We live in an age of self-confidence, self-assertion, and, indeed, self-worship. Social media, polarized political discourse, and online posturing feed these trends. But it’s my contention that self-doubt is actually where true virtue lies. Political pundits and religious polemicists thus prove themselves often to be more vicious than virtuous.
It actually requires all of the cardinal virtues to admit that you may be wrong or misguided: prudence for discernment, courage to risk ridicule, temperance to avoid self-indulgent pride, and justice to own that you may be unfairly misjudging things.

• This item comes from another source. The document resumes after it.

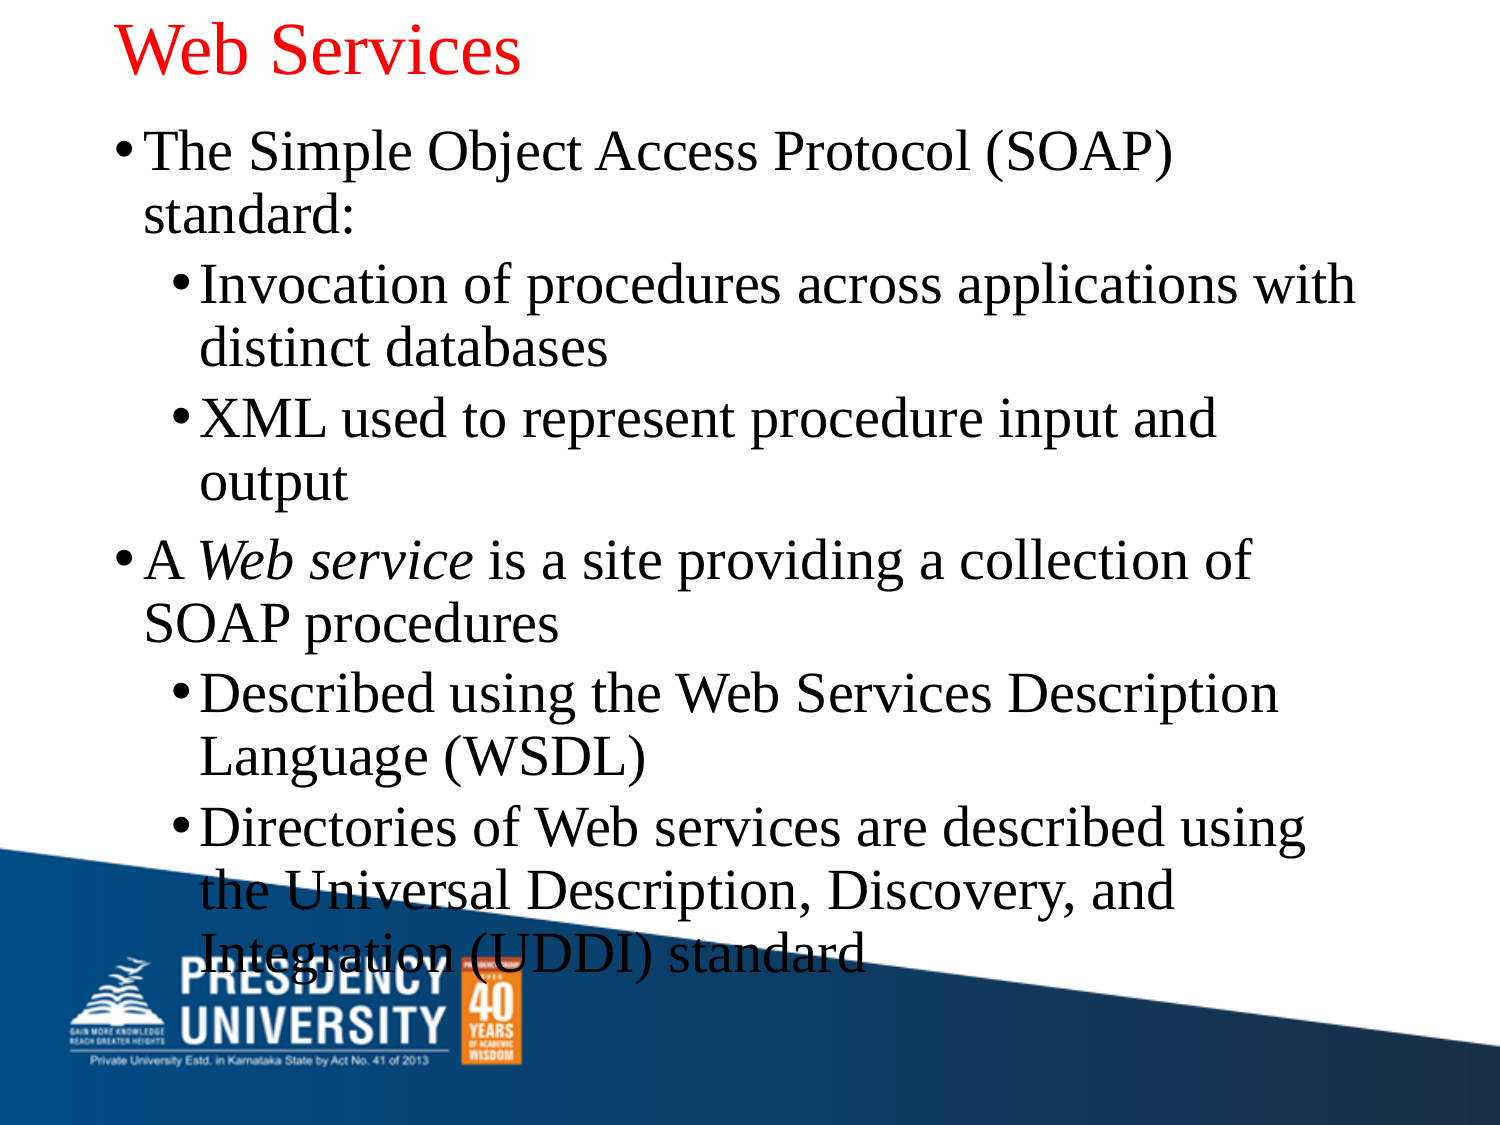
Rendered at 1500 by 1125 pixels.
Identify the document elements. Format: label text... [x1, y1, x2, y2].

And it requires the Christian virtues to show where your true trust lies: faith in God’s judgments alone, hope in the ultimate righting of all things, and love for your fellow man who is on the same quest for truth.
But self-doubting does not mean truth-doubting. Chesterton is worth quoting on this score:
Modesty has moved from the organ of ambition. Modesty has settled upon the organ of conviction where it was never meant to be. A man was meant to be doubtful about himself, but undoubting about the truth: this has been exactly reversed. Nowadays the part of a man that a man does assert is exactly the part he ought not to assert-himself. The part he doubts is exactly the part he ought not to doubt – the Divine Reason… The old humility was a spur that prevented a man from stopping: not a nail in his boot that prevented him from going on. For the old humility made a man doubtful about his efforts, which might make him work harder. But the new humility makes a man doubtful about his aims, which will make him stop working altogether.
Christians must lead the way in recovering a sense of our own limitations. It isn’t a matter of some kind of radical postmodern skepticism about the Truth, but an honest assessment of our own limitations and weaknesses. From this kind of posture, when we do speak with bold confidence about the Divine Reason, we may just offer a more winsome presentation of God’s truth.